DATA SHOWN:
== Segment start ==

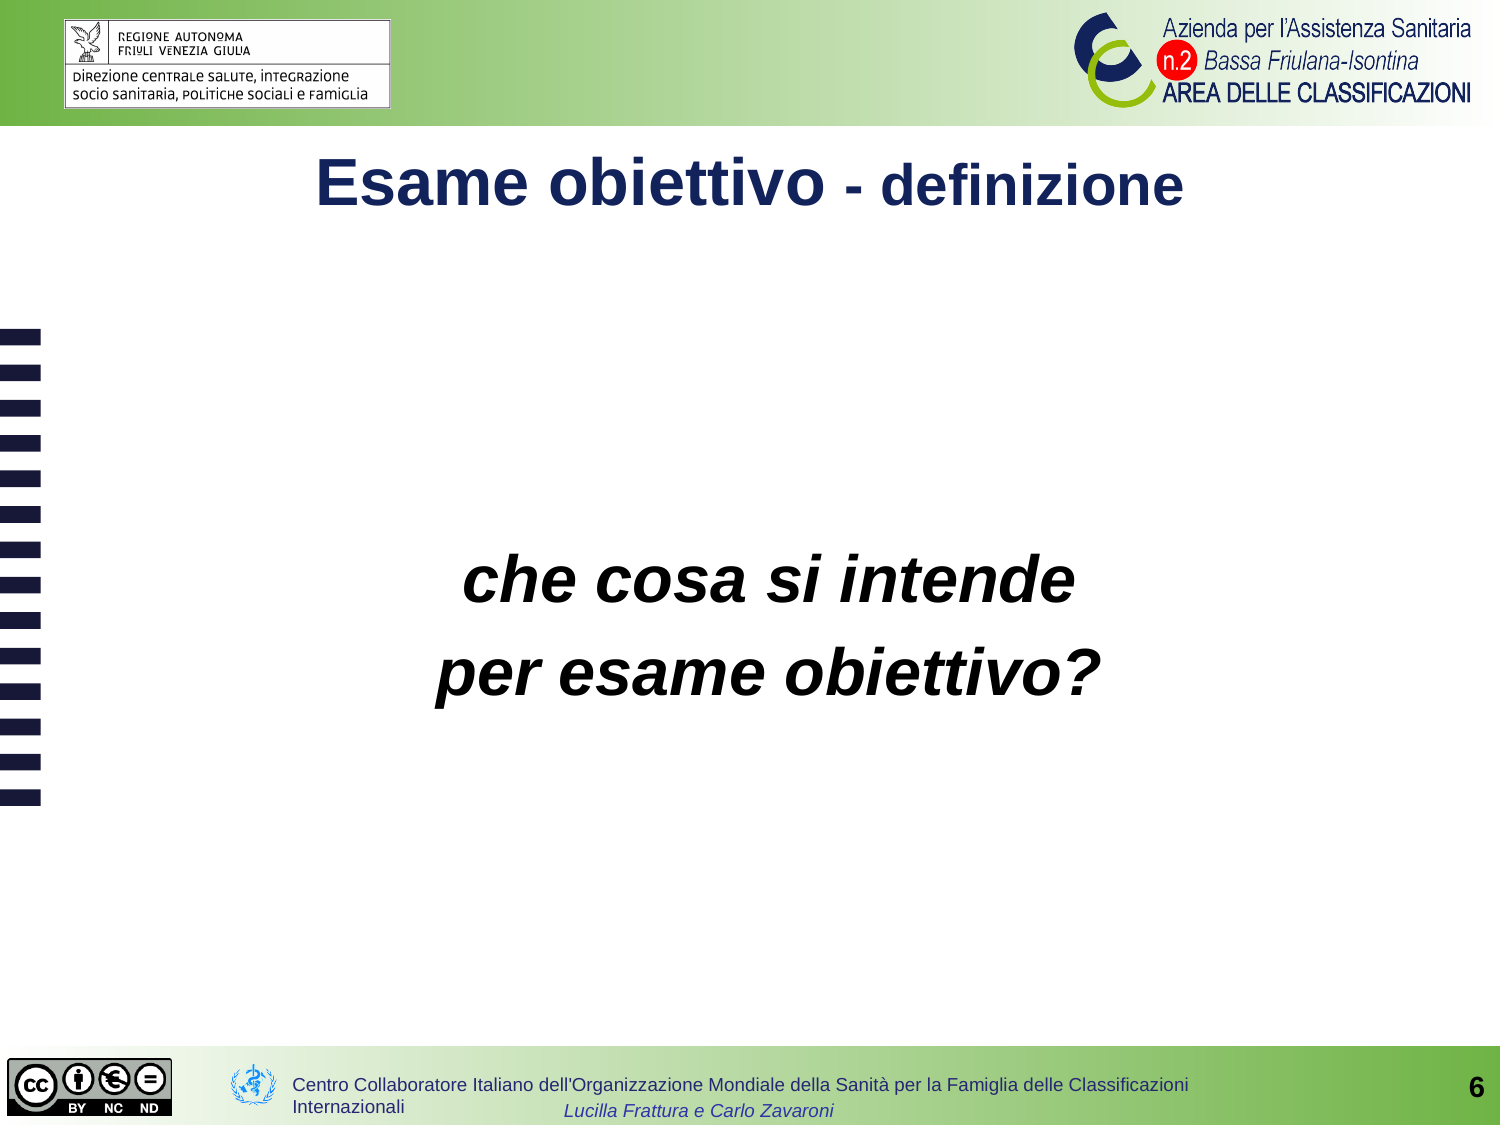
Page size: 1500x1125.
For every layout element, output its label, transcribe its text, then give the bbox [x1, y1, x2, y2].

slide_number 6 [1364, 1046, 1500, 1125]
picture [7, 1058, 172, 1117]
picture [230, 1063, 277, 1106]
list che cosa si intende per esame obiettivo? [64, 243, 1475, 1025]
picture [1074, 12, 1475, 108]
picture [64, 19, 391, 109]
title Esame obiettivo - definizione [0, 125, 1500, 232]
text_box Lucilla Frattura e Carlo Zavaroni [549, 1091, 928, 1125]
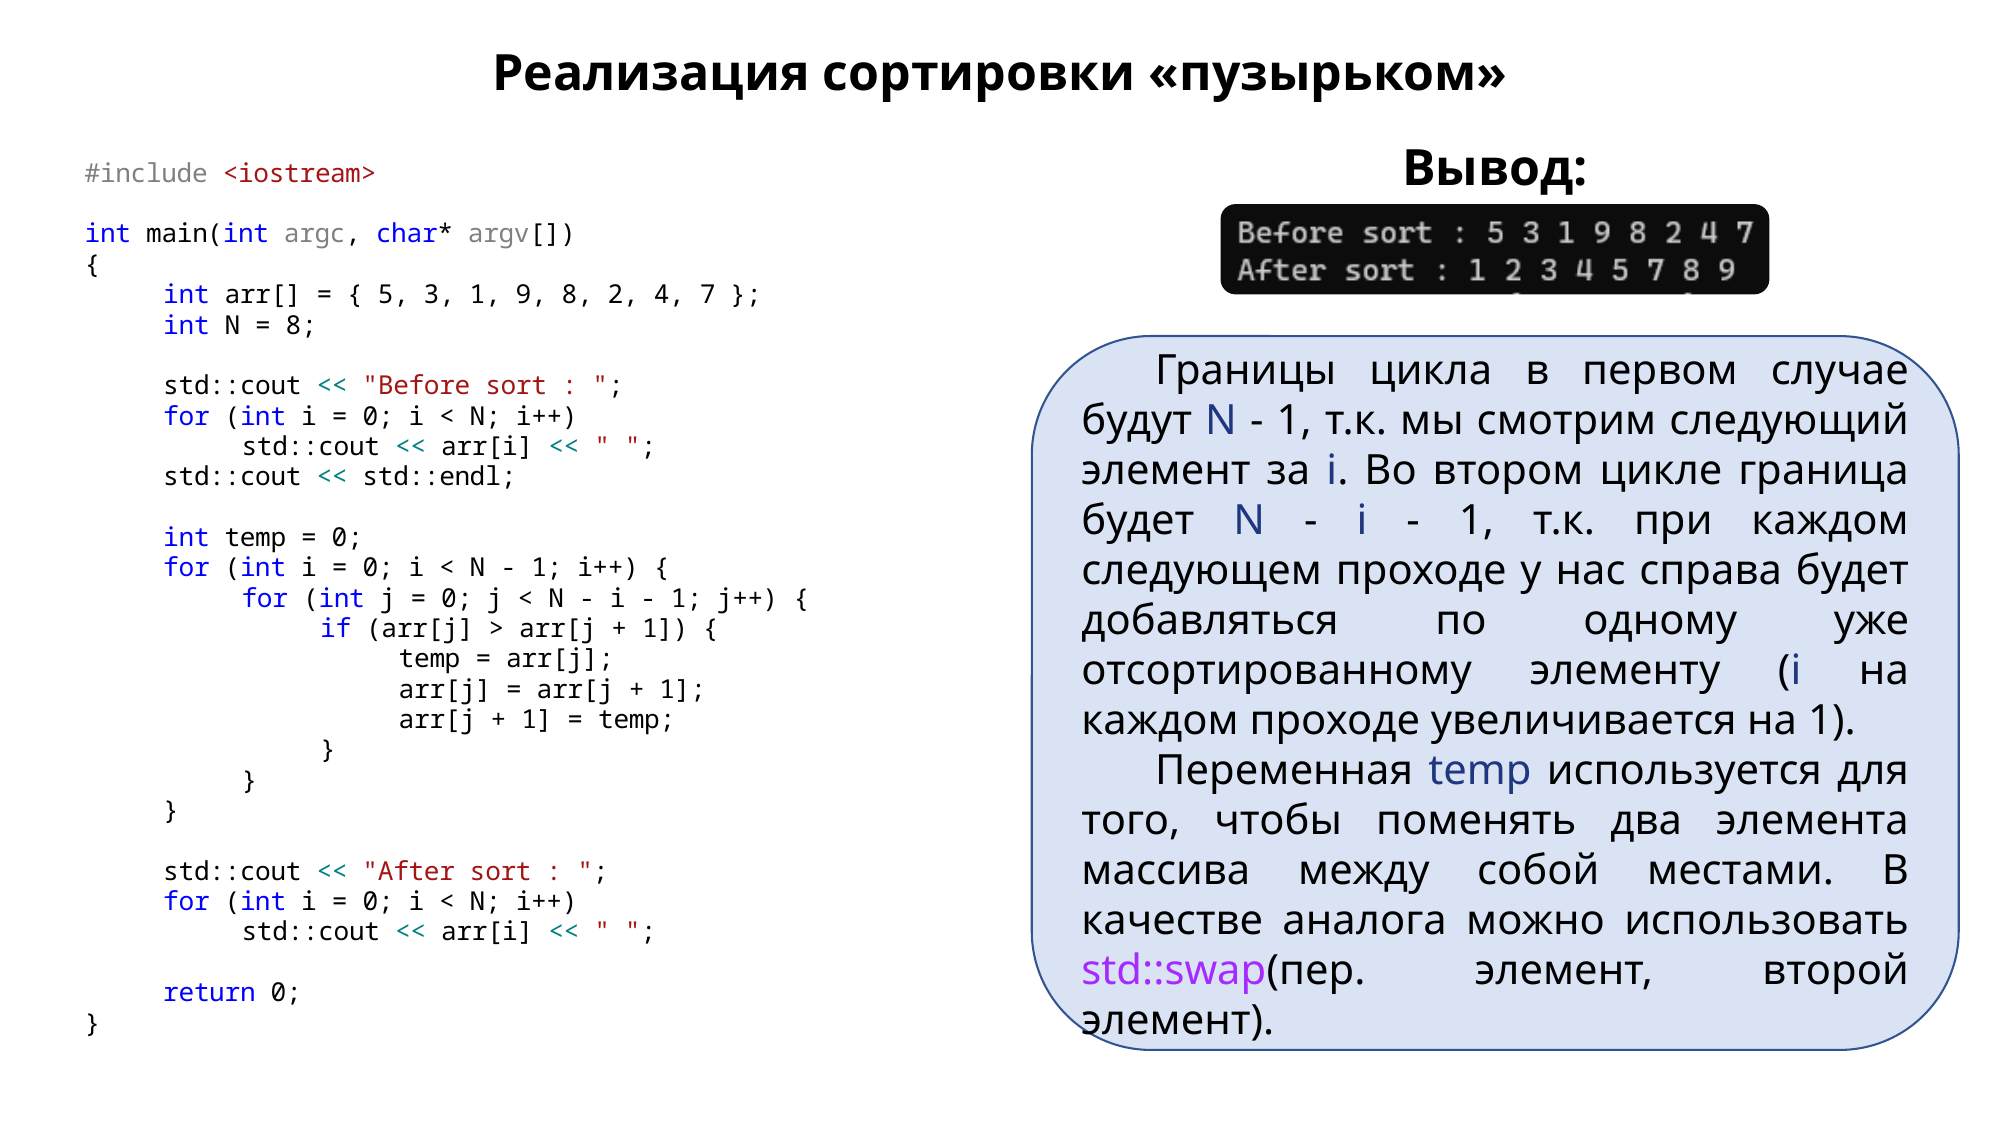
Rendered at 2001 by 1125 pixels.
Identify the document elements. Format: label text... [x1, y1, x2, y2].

text_box Вывод: [1480, 128, 1622, 203]
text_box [84, 127, 1480, 1062]
picture [1220, 204, 1770, 295]
text_box Границы цикла в первом случае будут N - 1, т.к. мы смотрим следующий элемент за i. Во втором цикле граница будет N - i - 1, т.к. при каждом следующем проходе у нас справа будет добавляться по одному уже отсортированному элементу (i на каждом проходе увеличивается на 1). Переменная temp используется для того, чтобы поменять два элемента массива между собой местами. В качестве аналога можно использовать std::swap(пер. элемент, второй элемент). [1480, 335, 1960, 1051]
text_box Реализация сортировки «пузырьком» [69, 33, 1931, 109]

== Segment end ==

Above are some records. Reproduce the lines from the one with "For every layout" down to the one with "Rendered at 2001 by 1125 pixels.", keeping both, and leave every picture out.

ANSWER TO THIS PROBLEM:
For every layout element, output its label, transcribe its text, then give the bbox [x1, y1, x2, y2].

slide_number 6 [1364, 1046, 1500, 1125]
picture [7, 1058, 172, 1117]
picture [230, 1063, 277, 1106]
list che cosa si intende per esame obiettivo? [64, 243, 1475, 1025]
picture [1074, 12, 1475, 108]
picture [64, 19, 391, 109]
title Esame obiettivo - definizione [0, 125, 1500, 232]
text_box Lucilla Frattura e Carlo Zavaroni [549, 1091, 928, 1125]
Rendered at 2001 by 1125 pixels.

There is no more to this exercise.